# [Requirement]
Print every line of the listing below word for word, leaving out the picture markers.

Data excerpts
=== Begin Enclosure ===

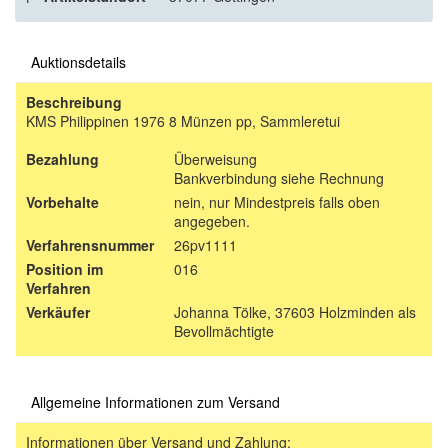
Auktionsdetails
Beschreibung
KMS Philippinen 1976 8 Münzen pp, Sammleretui
Bezahlung
Überweisung
Bankverbindung siehe Rechnung
Vorbehalte
nein, nur Mindestpreis falls oben
angegeben.
Verfahrensnummer
26pv1111
Position im
016
Verfahren
Verkäufer
Johanna Tölke, 37603 Holzminden als
Bevollmächtigte
Allgemeine Informationen zum Versand
Informationen über Versand und Zahlung:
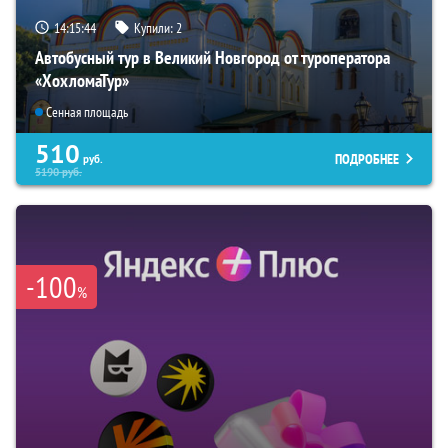
14:15:43
Купили:
2
Автобусный тур в Великий Новгород от туроператора
«ХохломаТур»
Сенная площадь
510
ПОДРОБНЕЕ
руб.
5190
руб.
-100
%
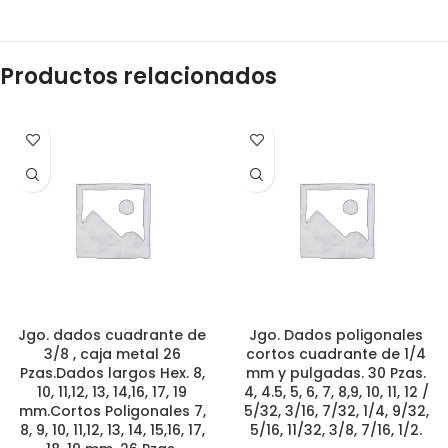
Productos relacionados
Jgo. dados cuadrante de
Jgo. Dados poligonales
3/8 , caja metal 26
cortos cuadrante de 1/4
Pzas.Dados largos Hex. 8,
mm y pulgadas. 30 Pzas.
10, 11,12, 13, 14,16, 17, 19
4, 4.5, 5, 6, 7, 8,9, 10, 11, 12 /
mm.Cortos Poligonales 7,
5/32, 3/16, 7/32, 1/4, 9/32,
8, 9, 10, 11,12, 13, 14, 15,16, 17,
5/16, 11/32, 3/8, 7/16, 1/2.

=== End Enclosure ===

# [Reply]
Auktionsdetails
Beschreibung
KMS Philippinen 1976 8 Münzen pp, Sammleretui
Bezahlung
Überweisung
Bankverbindung siehe Rechnung
Vorbehalte
nein, nur Mindestpreis falls oben
angegeben.
Verfahrensnummer
26pv1111
Position im
016
Verfahren
Verkäufer
Johanna Tölke, 37603 Holzminden als
Bevollmächtigte
Allgemeine Informationen zum Versand
Informationen über Versand und Zahlung:
14:15:43
Купили:
2
Автобусный тур в Великий Новгород от туроператора
«ХохломаТур»
Сенная площадь
510
ПОДРОБНЕЕ
руб.
5190
руб.
-100
%
Productos relacionados
Jgo. dados cuadrante de
Jgo. Dados poligonales
3/8 , caja metal 26
cortos cuadrante de 1/4
Pzas.Dados largos Hex. 8,
mm y pulgadas. 30 Pzas.
10, 11,12, 13, 14,16, 17, 19
4, 4.5, 5, 6, 7, 8,9, 10, 11, 12 /
mm.Cortos Poligonales 7,
5/32, 3/16, 7/32, 1/4, 9/32,
8, 9, 10, 11,12, 13, 14, 15,16, 17,
5/16, 11/32, 3/8, 7/16, 1/2.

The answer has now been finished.